In the Nile valley, writing evolved from simple pictographs into the striking Egyptian hieroglyphics that are immediately recognizable, even today. Some of the characters serve as pictographs, but others serve as phonetic indicators of a particular sound, in exactly the same way that rebus writing indicates a sound by way of a picture. The same character can serve both functions; the specific meaning is determined by the preceding character, known as the determinant.
Egyptian hieroglyphics were intentionally difficult to read; combining the power inherent in writing and secrecy, the Egyptian priests created an intentionally cryptic written language. So complex was the code behind the characters that it was not until 1822 that they were finally interepreted, when Jean-Francois Champollion translated the Rosetta Stone, a massive stone tablet discovered by the French in the Egyptian harbor of Rosetta in 1799. There are three types of writing on the Rosetta Stone: Greek, Egyptian hieroglyphics, and Demotic, a descendant of Egyptian hieratic writing. Able to translate the Greek, Champollion guessed that perhaps the text was the same for the other scripts, and he was correct.
Hieratic writing evolved as a streamlined variation of heiroglyphics, and was useful for everyday purposes. It became even more popular with the invention and subsequent popularity of ink and papyrus. Papyrus is an aquatic reed which can be harvested, sliced, soaked, woven and then mashed and dried. The result is a yellowish paper-like material, originally used in building houses, much like Tyvek is today, which was discovered to be an excellent material for writing with a brush and ink.
Papyrus has a few disadvantages when compared with paper, which was apparently only invented once, in ancient China, and had yet to reach the western world. Made of organic material, a plant, papyrus decays over time. And it breaks when it is folded, which is why it is traditionally rolled onto itself and then handled and stored as scrolls.

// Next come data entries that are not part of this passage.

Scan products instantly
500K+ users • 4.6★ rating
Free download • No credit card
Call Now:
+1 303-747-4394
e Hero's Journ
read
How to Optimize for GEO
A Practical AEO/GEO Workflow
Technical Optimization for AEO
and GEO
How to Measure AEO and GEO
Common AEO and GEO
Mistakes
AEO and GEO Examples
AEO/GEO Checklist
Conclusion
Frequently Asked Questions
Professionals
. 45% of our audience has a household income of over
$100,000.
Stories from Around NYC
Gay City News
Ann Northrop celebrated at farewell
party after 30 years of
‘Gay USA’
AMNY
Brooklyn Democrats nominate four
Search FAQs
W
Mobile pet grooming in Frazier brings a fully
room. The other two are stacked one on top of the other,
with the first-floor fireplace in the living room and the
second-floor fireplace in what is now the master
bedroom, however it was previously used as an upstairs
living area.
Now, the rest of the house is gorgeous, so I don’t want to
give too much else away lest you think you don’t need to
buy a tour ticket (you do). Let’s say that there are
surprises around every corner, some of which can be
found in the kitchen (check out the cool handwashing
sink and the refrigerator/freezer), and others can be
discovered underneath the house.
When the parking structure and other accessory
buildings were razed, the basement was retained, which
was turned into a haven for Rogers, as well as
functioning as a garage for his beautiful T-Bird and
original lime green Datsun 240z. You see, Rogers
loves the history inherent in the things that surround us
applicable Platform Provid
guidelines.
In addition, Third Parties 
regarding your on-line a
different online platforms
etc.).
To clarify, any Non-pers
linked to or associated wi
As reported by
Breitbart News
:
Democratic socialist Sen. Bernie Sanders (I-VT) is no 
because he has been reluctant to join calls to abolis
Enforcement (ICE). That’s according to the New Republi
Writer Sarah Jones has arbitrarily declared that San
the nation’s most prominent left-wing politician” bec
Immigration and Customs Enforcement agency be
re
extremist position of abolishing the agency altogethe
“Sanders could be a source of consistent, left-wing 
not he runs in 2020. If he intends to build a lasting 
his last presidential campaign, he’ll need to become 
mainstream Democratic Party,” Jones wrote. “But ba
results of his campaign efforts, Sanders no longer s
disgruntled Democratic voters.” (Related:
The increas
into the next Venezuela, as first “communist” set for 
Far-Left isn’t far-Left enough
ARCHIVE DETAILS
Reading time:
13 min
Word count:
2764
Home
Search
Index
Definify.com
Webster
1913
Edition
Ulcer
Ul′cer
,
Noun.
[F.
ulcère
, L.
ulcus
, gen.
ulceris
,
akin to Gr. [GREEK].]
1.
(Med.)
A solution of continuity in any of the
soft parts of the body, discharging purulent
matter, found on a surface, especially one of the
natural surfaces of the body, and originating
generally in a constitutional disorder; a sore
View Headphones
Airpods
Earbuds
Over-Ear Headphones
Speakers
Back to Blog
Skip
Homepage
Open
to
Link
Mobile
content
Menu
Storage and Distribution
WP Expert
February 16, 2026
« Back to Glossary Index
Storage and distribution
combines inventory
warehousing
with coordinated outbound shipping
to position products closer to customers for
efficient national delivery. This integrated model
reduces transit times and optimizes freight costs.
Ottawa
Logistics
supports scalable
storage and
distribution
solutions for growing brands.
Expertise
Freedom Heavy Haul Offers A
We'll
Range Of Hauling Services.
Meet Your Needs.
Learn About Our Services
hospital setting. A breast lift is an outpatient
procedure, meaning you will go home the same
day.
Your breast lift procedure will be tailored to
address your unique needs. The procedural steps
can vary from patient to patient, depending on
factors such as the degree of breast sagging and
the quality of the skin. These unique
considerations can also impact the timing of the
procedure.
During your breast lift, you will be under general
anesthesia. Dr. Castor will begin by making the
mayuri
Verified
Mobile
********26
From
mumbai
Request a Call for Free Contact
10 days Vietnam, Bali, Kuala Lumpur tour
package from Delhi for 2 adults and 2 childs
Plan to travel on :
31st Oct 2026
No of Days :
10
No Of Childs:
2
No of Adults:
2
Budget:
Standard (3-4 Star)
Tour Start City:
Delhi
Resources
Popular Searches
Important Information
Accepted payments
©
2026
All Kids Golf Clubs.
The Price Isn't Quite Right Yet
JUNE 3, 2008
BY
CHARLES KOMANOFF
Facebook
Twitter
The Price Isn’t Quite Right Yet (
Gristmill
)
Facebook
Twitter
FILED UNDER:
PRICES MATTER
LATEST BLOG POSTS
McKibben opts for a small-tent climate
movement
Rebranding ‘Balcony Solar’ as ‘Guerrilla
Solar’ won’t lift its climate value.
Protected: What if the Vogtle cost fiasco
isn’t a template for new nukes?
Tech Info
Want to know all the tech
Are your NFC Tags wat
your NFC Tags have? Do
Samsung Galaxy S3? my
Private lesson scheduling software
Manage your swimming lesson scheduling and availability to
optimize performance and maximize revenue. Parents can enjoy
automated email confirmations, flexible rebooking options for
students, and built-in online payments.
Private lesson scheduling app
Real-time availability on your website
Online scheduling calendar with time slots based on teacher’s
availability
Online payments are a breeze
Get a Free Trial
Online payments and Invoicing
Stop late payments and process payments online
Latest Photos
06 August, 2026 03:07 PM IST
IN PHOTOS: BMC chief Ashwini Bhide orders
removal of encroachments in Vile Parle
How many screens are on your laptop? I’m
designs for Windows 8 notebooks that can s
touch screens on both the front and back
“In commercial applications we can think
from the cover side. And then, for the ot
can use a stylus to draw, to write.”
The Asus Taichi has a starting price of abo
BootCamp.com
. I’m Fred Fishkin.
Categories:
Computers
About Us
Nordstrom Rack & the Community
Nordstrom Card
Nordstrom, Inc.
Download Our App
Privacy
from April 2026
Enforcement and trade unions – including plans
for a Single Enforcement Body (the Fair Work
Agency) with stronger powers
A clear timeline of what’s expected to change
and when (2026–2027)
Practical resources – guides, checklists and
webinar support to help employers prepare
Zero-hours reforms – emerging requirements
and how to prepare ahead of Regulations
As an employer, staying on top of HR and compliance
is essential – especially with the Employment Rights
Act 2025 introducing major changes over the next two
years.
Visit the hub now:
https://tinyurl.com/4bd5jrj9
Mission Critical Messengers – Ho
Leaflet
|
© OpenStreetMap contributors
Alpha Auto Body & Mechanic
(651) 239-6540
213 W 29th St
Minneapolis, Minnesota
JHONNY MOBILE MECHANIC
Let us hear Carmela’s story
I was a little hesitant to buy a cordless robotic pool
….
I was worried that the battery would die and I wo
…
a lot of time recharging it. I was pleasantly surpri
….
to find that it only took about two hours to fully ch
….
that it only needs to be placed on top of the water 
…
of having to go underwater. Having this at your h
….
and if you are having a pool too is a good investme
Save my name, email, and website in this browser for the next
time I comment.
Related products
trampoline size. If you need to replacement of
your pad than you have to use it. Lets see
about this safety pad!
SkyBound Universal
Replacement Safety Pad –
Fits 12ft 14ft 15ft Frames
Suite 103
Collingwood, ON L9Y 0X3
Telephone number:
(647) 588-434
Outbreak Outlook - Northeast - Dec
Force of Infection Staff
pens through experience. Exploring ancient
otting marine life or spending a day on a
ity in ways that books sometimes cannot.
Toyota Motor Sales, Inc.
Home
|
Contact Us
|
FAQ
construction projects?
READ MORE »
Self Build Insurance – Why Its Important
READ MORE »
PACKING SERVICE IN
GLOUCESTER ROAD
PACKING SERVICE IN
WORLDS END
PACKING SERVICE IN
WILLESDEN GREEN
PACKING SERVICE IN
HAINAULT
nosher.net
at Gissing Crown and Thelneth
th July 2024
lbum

The importance of writing in the Egyptian religion of the time is difficult to overstate. Written language was regarded as the work of the gods, as this excerpt from The Egyptian Book of the Dead attests:
“Thoth speaks:
The ibis and the ink pot—these are blessed. For as the ibis pecks along the bank for a bit of food, so the scribe searches among his thoughts for some truth to tell. All the work is his to speak, its secrets writ down in his heart from the beginning of time, the gods’ words rising upward through his dark belly, seeking light at the edge of his throat. We are made of god stuff, the explosion of stars, particles of light, molded in the presence of gods. The gods are with us.”*
—Paul Dean, Letterforms, 2007
*Awakening Osiris: The Egyptian Book of the Dead, translated by Normandi Ellis, 1988.